É nessa onda, portanto, que trabalhadores das mais variadas áreas acabam se tornando ''terapeutas informais''. No salão de beleza, dentro do táxi ou no bar da esquina, sempre há alguém desabafando, transformando esses locais em divãs improvisados. E nesses consultórios tem gente que fala, fala e não se cansa de falar. E os profissionais, além de desempenharem sua atividade, também ouvem o tempo todo.
''Acho que muitos clientes preferem me contar sobre os problemas, sua vida em geral, pois sabem que sou um pessoa neutra, distante de seu núcleo de convivência. Às vezes, é mais fácil falar para uma pessoa 'estranha' do que para alguém da família, que poderá julgá-los'', diz a esteticista Célia Morais, que trabalha há 15 anos no ramo, em Londrina.
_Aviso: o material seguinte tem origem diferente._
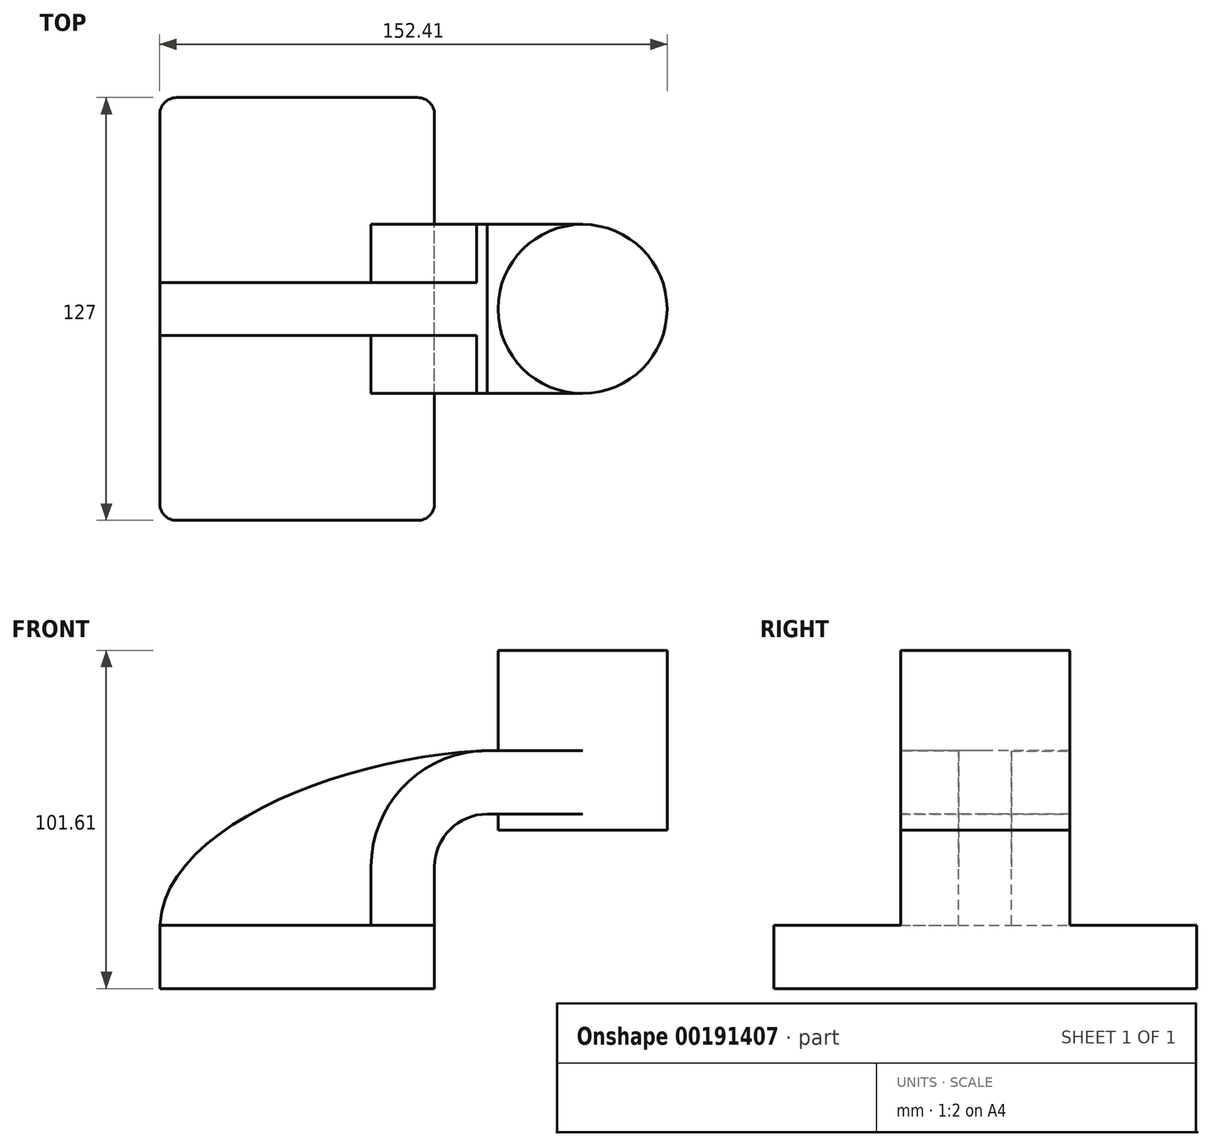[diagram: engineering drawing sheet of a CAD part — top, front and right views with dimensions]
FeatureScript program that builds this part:
annotation { "Feature Type Name" : "Feature", "Feature Type Description" : "" }
export const myFeature = defineFeature(function(context is Context, id is Id, definition is map)
    precondition{}
    {
        {
            var Q0;
            Q0=qCreatedBy(makeId("Front.planeOp"),FACE);
            var sketch = newSketch(context, id + "F0", { "sketchPlane" : qUnion([Q0])});
            skLineSegment(sketch, "E0.rect.bottom", {"start": v(-41.28, 9.52) * mm, "end": v(41.28, 9.52) * mm});
            skLineSegment(sketch, "E0.rect.top", {"start": v(-41.28, -9.52) * mm, "end": v(41.28, -9.52) * mm});
            skLineSegment(sketch, "E0.rect.left", {"start": v(-41.28, 9.52) * mm, "end": v(-41.28, -9.52) * mm});
            skLineSegment(sketch, "E0.rect.right", {"start": v(41.28, 9.52) * mm, "end": v(41.28, -9.52) * mm});
            skPoint(sketch, "E0.rect.middle", {"position": v(0, 0) * mm});
            skLineSegment(sketch, "E1", {"start": v(41.28, 9.52) * mm, "end": v(41.28, 27) * mm});
            skArc(sketch, "E2", {"start": v(41.28, 27) * mm, "mid": v(45.92, 38.23) * mm, "end": v(57.15, 42.88) * mm});
            skLineSegment(sketch, "E3", {"start": v(57.15, 42.88) * mm, "end": v(85.72, 42.88) * mm});
            skLineSegment(sketch, "E4.rect.bottom", {"start": v(60.32, 38.1) * mm, "end": v(111.12, 38.1) * mm});
            skLineSegment(sketch, "E4.rect.top", {"start": v(60.32, 66.68) * mm, "end": v(111.12, 66.68) * mm});
            skLineSegment(sketch, "E4.rect.left", {"start": v(60.32, 38.1) * mm, "end": v(60.32, 66.68) * mm});
            skLineSegment(sketch, "E4.rect.right", {"start": v(111.13, 38.1) * mm, "end": v(111.12, 66.68) * mm});
            skPoint(sketch, "E4.rect.middle", {"position": v(85.72, 52.39) * mm});
            skLineSegment(sketch, "E5.0", {"start": v(57.15, 61.93) * mm, "end": v(85.72, 61.93) * mm});
            skArc(sketch, "E5.1", {"start": v(22.23, 27) * mm, "mid": v(32.45, 51.7) * mm, "end": v(57.15, 61.93) * mm});
            skLineSegment(sketch, "E5.2", {"start": v(22.23, 9.52) * mm, "end": v(22.23, 27) * mm});
            skLineSegment(sketch, "E6", {"start": v(85.72, 38.1) * mm, "end": v(85.72, 66.68) * mm});
            skFitSpline(sketch, "E7", {"points": [v(-41.28, 9.53) * mm, v(57.15, 61.93) * mm], "startDerivative": vector(5.2, 92.34) * mm, "endDerivative": vector(120.92, 4.22) * mm});
            skSolve(sketch);
        }
        {
            var Q0;
            Q0=makeQuery(id+"F0.imprint","IMPRINT",FACE,{"disambiguationData":[TD([[makeQuery(id+"F0.imprint","IMPRINT",EDGE,{"derivedFrom":sQuery(id+"F0.wireOp",EDGE,"E0.rect.top")}),1.0]])]});
            extrude(context, id + "F1", {"entities" : qUnion([Q0]), "endBound" : BoundingType.SYMMETRIC, "depth" : 127 * mm});
        }
        {
            var Q0;
            {var subQ9=sQuery(id+"F0.wireOp",EDGE,"E1");Q0=makeQuery(id+"F0.imprint","IMPRINT",FACE,{"disambiguationData":[TD([[makeQuery(id+"F0.imprint","IMPRINT",EDGE,{"derivedFrom":subQ9}),1.0]])]});}
            var Q1;
            {var subQ0=sQuery(id+"F0.wireOp",EDGE,"E6");var subQ1=sQuery(id+"F0.wireOp",EDGE,"E3");var subQ2=makeQuery(id+"F0.imprint","INTERSECT",VERTEX,{"derivedFrom":[subQ1,subQ0]});Q1=makeQuery(id+"F0.imprint","IMPRINT",FACE,{"disambiguationData":[TD([[makeQuery(id+"F0.imprint","IMPRINT",EDGE,{"disambiguationData":[TD([[subQ2,1.0]])],"derivedFrom":subQ1}),1.0]])]});}
            extrude(context, id + "F2", {"entities" : qUnion([Q0, Q1]), "operationType" : NewBodyOperationType.ADD, "endBound" : BoundingType.SYMMETRIC, "depth" : 50.8 * mm});
        }
        {
            var Q0;
            {var subQ3=sQuery(id+"F0.wireOp",EDGE,"E5.2");Q0=makeQuery(id+"F0.imprint","IMPRINT",FACE,{"disambiguationData":[TD([[makeQuery(id+"F0.imprint","IMPRINT",EDGE,{"derivedFrom":subQ3}),1.0]])]});}
            extrude(context, id + "F3", {"entities" : qUnion([Q0]), "operationType" : NewBodyOperationType.ADD, "endBound" : BoundingType.SYMMETRIC, "depth" : 15.88 * mm});
        }
        {
            var Q0;
            {var subQ5=sQuery(id+"F0.wireOp",EDGE,"E4.rect.right");Q0=makeQuery(id+"F0.imprint","IMPRINT",FACE,{"disambiguationData":[TD([[makeQuery(id+"F0.imprint","IMPRINT",EDGE,{"derivedFrom":subQ5}),1.0]])]});}
            var Q1;
            Q1=sQuery(id+"F0.wireOp",EDGE,"E6");
            revolve(context, id + "F4", {"operationType" : NewBodyOperationType.ADD, "entities" : qUnion([Q0]), "axis" : qUnion([Q1]), "revolveType" : RevolveType.FULL});
        }
        {
            var Q0;
            Q0=makeQuery(id+"F1.opExtrude","CAP_EDGE",EDGE,{"disambiguationData":[OSD([sQuery(id+"F0.wireOp",EDGE,"E0.rect.right")])],"isStart":false});
            var Q1;
            Q1=makeQuery(id+"F1.opExtrude","CAP_EDGE",EDGE,{"disambiguationData":[OSD([sQuery(id+"F0.wireOp",EDGE,"E0.rect.left")])],"isStart":false});
            var Q2;
            Q2=makeQuery(id+"F1.opExtrude","CAP_EDGE",EDGE,{"disambiguationData":[OSD([sQuery(id+"F0.wireOp",EDGE,"E0.rect.right")])],"isStart":true});
            var Q3;
            Q3=makeQuery(id+"F1.opExtrude","CAP_EDGE",EDGE,{"disambiguationData":[OSD([sQuery(id+"F0.wireOp",EDGE,"E0.rect.left")])],"isStart":true});
            fillet(context, id + "F5", {"entities" : qUnion([Q0, Q1, Q2, Q3]), "radius" : 5.08 * mm, "tangentPropagation" : true, "allowEdgeOverflow" : false});
        }
        {
            var Q0;
            Q0=makeQuery(id+"F4.opRevolve","SWEPT_FACE",FACE,{"disambiguationData":[OSD([sQuery(id+"F0.wireOp",EDGE,"E4.rect.top")])]});
            extrude(context, id + "F6", {"entities" : qUnion([Q0]), "operationType" : NewBodyOperationType.ADD, "depth" : 25.4 * mm});
        }
    });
Em todos esses anos de atividade, ela diz já ter ouvido de tudo. ''Deitadas na maca, as clientes se sentem realmente em uma espécie de divã. Atendo muitas mulheres, e os casos de amor - desde brigas conjugais a encontros mais picantes - estão no topo da lista dos assuntos mais comentados. É difícil algo me chocar, mas se não concordo, tento não dar muita opinião, a menos que a pessoa em pergunte. Ainda assim, mantenho sempre uma postura neutra. Além disso, não comentar com outros é o princípio básico de uma relação ética.''
Para Célia, o que leva as pessoas a falarem de sua vida é a vontade de desabafar ou receber uma palavra de conforto, sem ser criticada. ''Não sou profissional da área de saúde mental, mas acabei desenvolvendo um método próprio para lidar com essas situações. Há momentos em que a pessoa quer apenas ser ouvida. Já, em outros, quer um conselho. Por isso, é necessário ter jogo de cintura'', observa.
Entre ceras de depilação, produtos de pele, acontece de mulheres irem até o salão só para conversar. ''Algumas chegam aqui dizendo que querem retocar a sobrancelha, fazer algum tratamento, mas na verdade eu sei que não é nada disso. Querem mesmo é bater papo, falar da vida. Eu não ligo, já me acostumei. E noto que elas saem aliviadas, como se tirassem um peso das costas, só de falar.''
Sem dar nomes às protagonistas da história, Célia lembra que, certa vez, uma cliente ligou perguntando se ela sabia de alguma quitinete para alugar, já que estava se separando do marido. ''O tempo passou e ela retornou ao salão. Foi quando me disse que o apartamento era para ela, e que já estava separada. Ela não contou a ninguém da família e preferiu contar só para mim, pois sabia que eu não iria interferir na decisão dela'', conta.